06/04/2011

laranjeira

Perguntas porque é que as coisas nunca são fáceis.
Cheira a flores de laranjeira mesmo aqui à porta. Mesmo aqui, no coração da cidade coberto de fumo negro. Cheira a flores de laranjeira e as pétalas quedam no avançar das asas dos melros sedentos.
Começa a primavera e tudo se mantém pouco simples. Parece que as coisas na vida não podem ser simples para alguns de nós. Como se fosse importante passar cada dificuldade como se de um teste se tratasse, como se de uma demanda nos torneássemos. Como se não houvesse, definitivamente, nenhuma outra alternativa possível.
Houve um tempo em que esperei que te tornasses em algo que se parecesse com as asas de um pássaro vestido de negro. Houve dias e noites em que iludia os sonhos, os compassos de tempo, as melodias inventadas em silêncio, numa ilusão perfeita de que eu era, e podia ser, mais do que isto que efectivamente reconhecia ser. E não era. E nunca fui. E nunca cheguei a ser. Sabes que o odor das flores destas laranjeiras acaba tão rápido. Remete-me para a infância e logo me arranca a carne da cara e me atira contra o muro de cimento que construí, dia após dia, ao longo de todos estes anos.

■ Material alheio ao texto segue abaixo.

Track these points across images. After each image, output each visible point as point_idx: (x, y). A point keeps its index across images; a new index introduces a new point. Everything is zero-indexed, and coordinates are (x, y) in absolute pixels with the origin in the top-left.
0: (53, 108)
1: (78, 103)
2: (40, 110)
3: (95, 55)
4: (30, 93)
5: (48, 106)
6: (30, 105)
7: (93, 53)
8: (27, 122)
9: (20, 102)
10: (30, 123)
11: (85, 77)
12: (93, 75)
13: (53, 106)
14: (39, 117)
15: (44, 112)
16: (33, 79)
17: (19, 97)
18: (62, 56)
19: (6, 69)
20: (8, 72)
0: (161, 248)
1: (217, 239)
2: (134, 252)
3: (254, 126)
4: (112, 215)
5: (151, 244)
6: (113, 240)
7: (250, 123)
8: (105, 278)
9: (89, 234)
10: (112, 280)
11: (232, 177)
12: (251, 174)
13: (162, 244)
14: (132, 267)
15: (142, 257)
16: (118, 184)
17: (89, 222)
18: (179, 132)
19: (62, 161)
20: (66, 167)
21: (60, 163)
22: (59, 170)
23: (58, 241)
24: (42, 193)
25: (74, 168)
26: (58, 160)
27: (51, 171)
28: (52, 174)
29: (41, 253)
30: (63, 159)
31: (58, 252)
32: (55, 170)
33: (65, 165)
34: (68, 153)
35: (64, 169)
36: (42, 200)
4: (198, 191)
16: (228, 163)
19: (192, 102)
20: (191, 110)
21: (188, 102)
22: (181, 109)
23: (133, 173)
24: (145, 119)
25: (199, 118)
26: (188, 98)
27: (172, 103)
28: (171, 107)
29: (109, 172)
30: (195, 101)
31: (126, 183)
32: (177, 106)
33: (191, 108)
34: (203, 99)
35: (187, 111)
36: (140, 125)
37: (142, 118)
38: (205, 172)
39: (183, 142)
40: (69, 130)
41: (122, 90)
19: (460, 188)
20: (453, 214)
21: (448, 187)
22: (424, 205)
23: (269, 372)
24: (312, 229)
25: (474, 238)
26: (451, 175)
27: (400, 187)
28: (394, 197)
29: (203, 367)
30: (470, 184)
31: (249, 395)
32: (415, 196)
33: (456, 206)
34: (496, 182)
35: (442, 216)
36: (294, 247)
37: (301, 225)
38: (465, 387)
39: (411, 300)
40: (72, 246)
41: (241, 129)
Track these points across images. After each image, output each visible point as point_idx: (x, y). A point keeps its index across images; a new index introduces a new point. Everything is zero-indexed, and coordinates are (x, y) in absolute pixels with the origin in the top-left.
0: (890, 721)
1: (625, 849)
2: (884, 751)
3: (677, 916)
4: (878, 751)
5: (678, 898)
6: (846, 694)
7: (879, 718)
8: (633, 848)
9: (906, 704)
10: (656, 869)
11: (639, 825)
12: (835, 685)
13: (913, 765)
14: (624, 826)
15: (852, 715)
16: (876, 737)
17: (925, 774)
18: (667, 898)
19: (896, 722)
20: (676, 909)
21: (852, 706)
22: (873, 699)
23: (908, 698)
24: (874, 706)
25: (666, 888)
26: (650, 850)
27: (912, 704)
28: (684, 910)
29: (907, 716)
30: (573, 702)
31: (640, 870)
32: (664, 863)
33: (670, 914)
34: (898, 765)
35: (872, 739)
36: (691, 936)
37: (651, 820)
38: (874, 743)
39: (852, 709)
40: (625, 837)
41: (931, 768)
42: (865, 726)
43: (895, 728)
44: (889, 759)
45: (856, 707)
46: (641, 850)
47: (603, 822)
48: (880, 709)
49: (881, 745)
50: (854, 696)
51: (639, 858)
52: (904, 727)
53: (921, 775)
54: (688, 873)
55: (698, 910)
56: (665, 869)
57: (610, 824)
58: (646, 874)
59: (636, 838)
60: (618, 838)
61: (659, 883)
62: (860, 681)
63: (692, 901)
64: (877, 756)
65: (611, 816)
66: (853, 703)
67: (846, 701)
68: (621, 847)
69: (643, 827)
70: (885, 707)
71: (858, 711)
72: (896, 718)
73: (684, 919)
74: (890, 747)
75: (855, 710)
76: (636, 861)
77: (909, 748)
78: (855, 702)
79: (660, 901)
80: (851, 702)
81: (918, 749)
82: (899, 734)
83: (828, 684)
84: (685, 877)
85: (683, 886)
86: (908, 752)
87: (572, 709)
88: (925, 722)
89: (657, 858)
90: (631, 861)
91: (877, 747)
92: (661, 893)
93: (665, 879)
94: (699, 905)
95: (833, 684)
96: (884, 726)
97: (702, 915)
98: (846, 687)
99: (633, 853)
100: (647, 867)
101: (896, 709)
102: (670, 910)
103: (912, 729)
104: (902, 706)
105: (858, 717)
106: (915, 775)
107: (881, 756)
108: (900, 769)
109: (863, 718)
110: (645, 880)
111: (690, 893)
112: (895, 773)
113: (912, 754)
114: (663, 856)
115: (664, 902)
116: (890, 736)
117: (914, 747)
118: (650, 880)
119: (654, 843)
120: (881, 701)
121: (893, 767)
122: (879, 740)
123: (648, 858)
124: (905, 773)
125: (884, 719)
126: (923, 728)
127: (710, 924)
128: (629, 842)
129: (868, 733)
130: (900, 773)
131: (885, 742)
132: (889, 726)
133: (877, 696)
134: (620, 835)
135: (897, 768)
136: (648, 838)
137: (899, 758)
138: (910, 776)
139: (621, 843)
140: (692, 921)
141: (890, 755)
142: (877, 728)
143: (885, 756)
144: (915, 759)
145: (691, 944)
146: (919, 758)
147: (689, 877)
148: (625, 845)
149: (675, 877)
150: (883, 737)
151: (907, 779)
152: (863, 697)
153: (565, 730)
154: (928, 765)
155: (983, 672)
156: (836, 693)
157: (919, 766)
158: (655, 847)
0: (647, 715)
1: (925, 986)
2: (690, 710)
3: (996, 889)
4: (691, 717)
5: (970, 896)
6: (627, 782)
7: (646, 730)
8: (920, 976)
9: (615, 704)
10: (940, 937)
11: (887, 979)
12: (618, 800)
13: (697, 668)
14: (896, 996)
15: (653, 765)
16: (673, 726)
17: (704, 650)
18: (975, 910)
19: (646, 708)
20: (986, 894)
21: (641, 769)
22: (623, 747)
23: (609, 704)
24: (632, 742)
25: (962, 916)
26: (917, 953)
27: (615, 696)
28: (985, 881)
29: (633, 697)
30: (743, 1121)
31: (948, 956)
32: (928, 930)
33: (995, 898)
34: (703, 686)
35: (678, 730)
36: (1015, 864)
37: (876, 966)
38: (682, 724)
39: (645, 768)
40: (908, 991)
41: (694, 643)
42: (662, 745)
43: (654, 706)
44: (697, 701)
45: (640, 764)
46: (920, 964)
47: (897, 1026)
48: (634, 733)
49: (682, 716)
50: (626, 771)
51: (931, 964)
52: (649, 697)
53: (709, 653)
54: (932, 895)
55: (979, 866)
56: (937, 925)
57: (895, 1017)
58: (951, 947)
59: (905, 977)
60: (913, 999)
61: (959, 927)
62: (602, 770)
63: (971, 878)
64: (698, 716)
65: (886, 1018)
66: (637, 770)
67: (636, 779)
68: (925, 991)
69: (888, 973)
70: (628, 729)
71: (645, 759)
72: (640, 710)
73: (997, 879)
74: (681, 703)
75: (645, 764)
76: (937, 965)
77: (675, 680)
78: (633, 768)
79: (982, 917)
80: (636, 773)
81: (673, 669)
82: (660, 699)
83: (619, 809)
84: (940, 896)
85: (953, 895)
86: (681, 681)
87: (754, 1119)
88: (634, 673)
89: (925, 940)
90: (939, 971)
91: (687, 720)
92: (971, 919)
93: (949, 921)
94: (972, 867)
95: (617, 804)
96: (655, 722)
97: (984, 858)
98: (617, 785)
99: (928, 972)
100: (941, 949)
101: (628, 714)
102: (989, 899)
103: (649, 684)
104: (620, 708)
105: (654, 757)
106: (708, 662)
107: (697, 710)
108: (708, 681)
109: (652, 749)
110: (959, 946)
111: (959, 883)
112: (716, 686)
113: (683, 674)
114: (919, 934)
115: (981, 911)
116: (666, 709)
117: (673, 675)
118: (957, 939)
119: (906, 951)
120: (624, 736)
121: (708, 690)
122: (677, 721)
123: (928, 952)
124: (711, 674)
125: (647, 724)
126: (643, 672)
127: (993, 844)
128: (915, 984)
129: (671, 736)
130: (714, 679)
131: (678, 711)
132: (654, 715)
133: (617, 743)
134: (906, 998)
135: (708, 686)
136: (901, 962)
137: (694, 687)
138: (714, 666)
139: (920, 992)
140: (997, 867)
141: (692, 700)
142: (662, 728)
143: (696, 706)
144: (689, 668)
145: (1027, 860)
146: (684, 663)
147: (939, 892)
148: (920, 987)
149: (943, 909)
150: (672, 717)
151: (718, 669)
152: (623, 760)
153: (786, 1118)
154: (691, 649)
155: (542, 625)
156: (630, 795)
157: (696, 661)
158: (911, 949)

As coisas não são fáceis. Não podiam ser fáceis. Para ti, que arrastas uma existência mascarada pela necessidade de conseguires ser aquilo que te não compete, nem pertence, ser. Não podias querer mais do que o que te foi destinado e ainda assim insistes em remeter tudo ao carnaval insano que acontece nas ruas da tua amargura. Se olhares para dentro com os olhos de quem sabe ver, encontras o ponto exacto em que as coisas deixaram de ser simples, deixaram de ser fáceis.
Aprendemos, tão cedo, a saber deixar partir. A assimilar a perda como apenas mais uma componente de nós. A aceitar a queda como uma necessidade inevitável. A sorrir perante o que se tornava adverso e nos atingia como uma tempestade em alto mar. Estamos sempre nas vagas do mar alto a enfrentar a chuva e o vento das coisas que acontecem em nós e que ninguém vê. Sei que sabes que ninguém, por mais perto que esteja, pode ver o que acontece em ti. O que acontece quando as pétalas da flor da laranjeira caem sobre as pedras frias da calçada, levadas por asas pequenas de abelhas atarefadas ou asas grandes de pardais e melros chilreantes.
Porque é que as coisas nunca são fáceis?
Porque hoje não temos direito a que as coisas sejam fáceis mas amanhã…amanhã, pode sempre haver a simplicidade do odor a flor de laranjeiras mesmo aqui, à porta de nós.